Sometimes showing up means doing the act that is small and not glamorous. It allows memories of time with the ancestors to gather in one’s thoughts and heart. Each of us will die at some point, perhaps in gratitude for others who show up for us during our time of need.
During my mother’s end-times, showing up meant the act of simultaneous celebration and mourning in death anticipation with bodily grief. To show up in this manner was a more traditional pattern: the greatest support we can give to each other is to care for the body itself. To show up by providing food, shelter, entertainment, regardless of one’s own physical tiredness is a gift to the one who is in need.
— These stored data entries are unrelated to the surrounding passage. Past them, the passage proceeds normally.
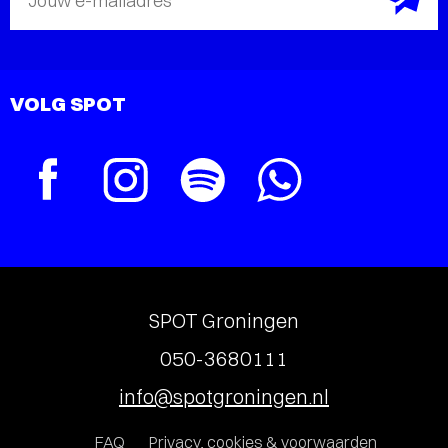
Jouw e-mailadres
VOLG SPOT
SPOT Groningen
050-3680111
info@spotgroningen.nl
FAQ
Privacy, cookies & voorwaarden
The art of showing up is the art of living. At this sacred time, we often speak of our connections with the ancestors, our near-deceased relatives, and the conversions we hope to have as the veils thin. When we provide actions and support for the living, we demonstrate how we might or will show up when it counts.
Death is just another doorway, a chance to embrace the relations with our loved ones from a different angle.
As we mourn, as we remember, as we seek connection, and as we embrace our own fears, let us recall how we can show up for ourselves, each other, and our ancestors.